Fleas are found in all 50 U.S. states and on every continent — even Antarctica, where the Glaciopsyllus antarcticus feeds off birds. They hide in dark, damp areas outside, and once on your pet, can leave eggs in carpets and pet beds, which can re-infest a home every 30 days.
Even "indoor pets" can suffer from flea infestations. Sure, your pet may be indoors most of the time, but if Fido or Fluffy slips out, even for a short walk, they could pick up fleas — and then bring them indoors!
Cats that go outside tend to be the carriers in mixed households of dogs and cats, says Keith Niesenbaum, DVM, and veterinarian at Great Neck Dog & Cat Hospital in New York.
Infestation or Allergy?
“Fleas are generally big enough to be seen, so the first thing someone should do is look for fleas on their pet,” says Dr. Niesenbaum.
“If there are no visible signs, you should determine if you have a flea infestation or if your cat or dog has a severe flea allergy.”
There’s a difference, Dr. Niesenbaum says, because if your pet has a flea allergy, one bite might make them itch uncontrollably, which makes it harder to determine if your pet has fleas. It’s similar to when people get mosquito bites.
“A person who isn’t very allergic could get one bite and it doesn’t bother them as much, but if a person who is allergic gets bitten, they tend to scratch and scratch until the bite becomes raw or infected,” he says. This happens with pets that are allergic to fleas. It can only take a couple of flea bites to contribute to significant discomfort for the animal.
Signs of a Flea Infestation
According to Dr. Niesenbaum, one flea or flea bite can turn into a full blown flea infestation. Here are some signs to watch out for, even if you cannot visibly see fleas on your dog or cat:
- Red patches of skin where your dog or cat may be continuously biting, even to the point of pulling out some of its hair.
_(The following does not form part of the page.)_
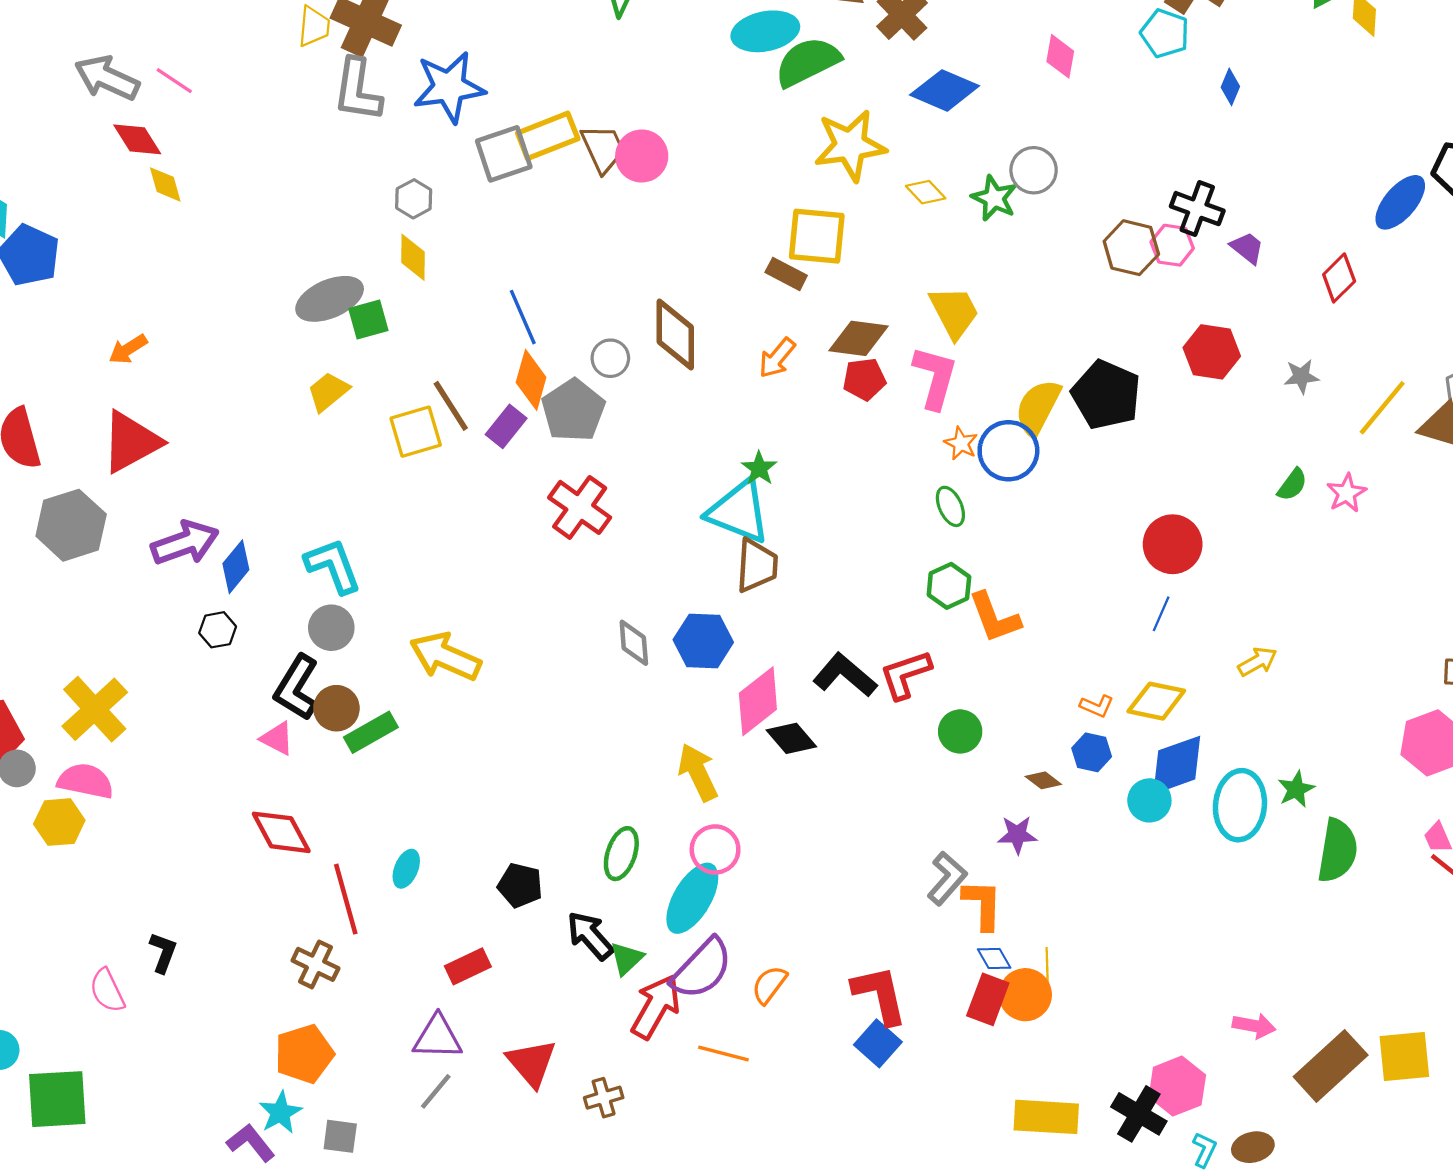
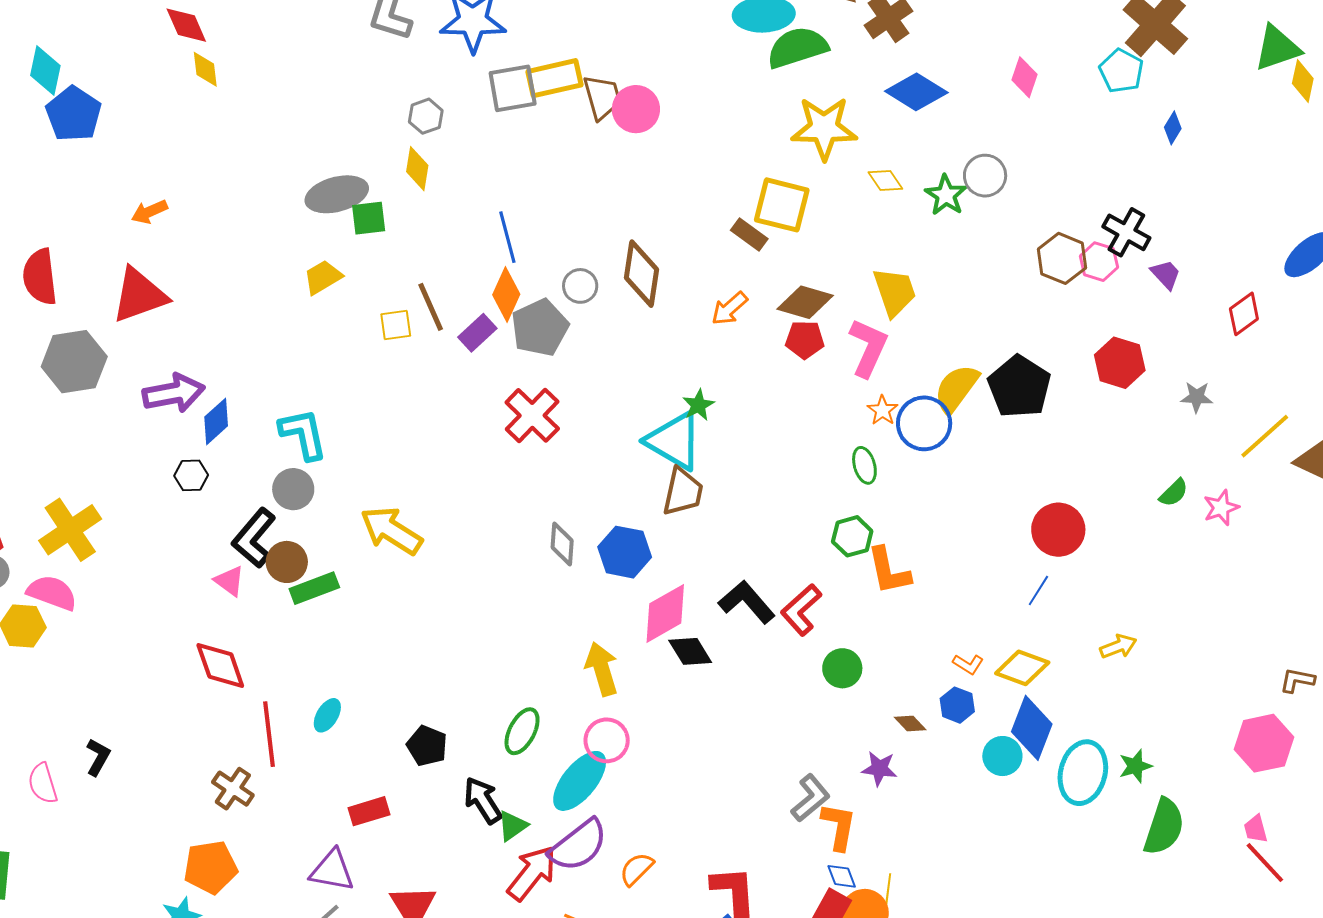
yellow square: (416, 432) -> (396, 325), size x0.7
red L-shape: (906, 675) -> (801, 610), turned -32
blue diamond: (1177, 765) -> (1032, 728), turned -58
- Flea “dirt,” aka flea poop, which is typically found on the back near the tail or on the stomach area.
- Infected areas of the skin that your pet scratches or bites at constantly.
During more serious flea infestations, signs might include:
- Evidence of tapeworm, which include small, rice shaped objects in your pet’s feces or around the anus.
- Pale gums, which signals anemia.
Both flea bites and full infestations are dangerous to your pets (and to your family) and your pet should be treated immediately according to your veterinarian’s recommendations.
To eliminate fleas from your home, Niesenbaum no longer recommends the old methods of sprays or bombing a home, which can be toxic to every living thing in your house. Instead, he recommends a combination of two things:
1. Use Flea Preventatives
There are many different flea preventatives to choose from (topical, oral, etc.). Discuss with your veterinarian what would be best for your situation. In order to be most effective, the flea preventive should be used year-round.
2. Protect Your Environment
Use a pet- and environmentally-friendly flea treatment for your yard. Then, keep the inside of your home squeaky clean. Vacuum the carpet (remember, fleas like dark areas behind furniture and under beds), under the sofa, bed, and chair cushions, as well as your pet's beds and blankets regularly. If possible, wash the pet beds and blankets. That way you can be sure to eliminate any fleas that may be hiding in the nooks and crannies.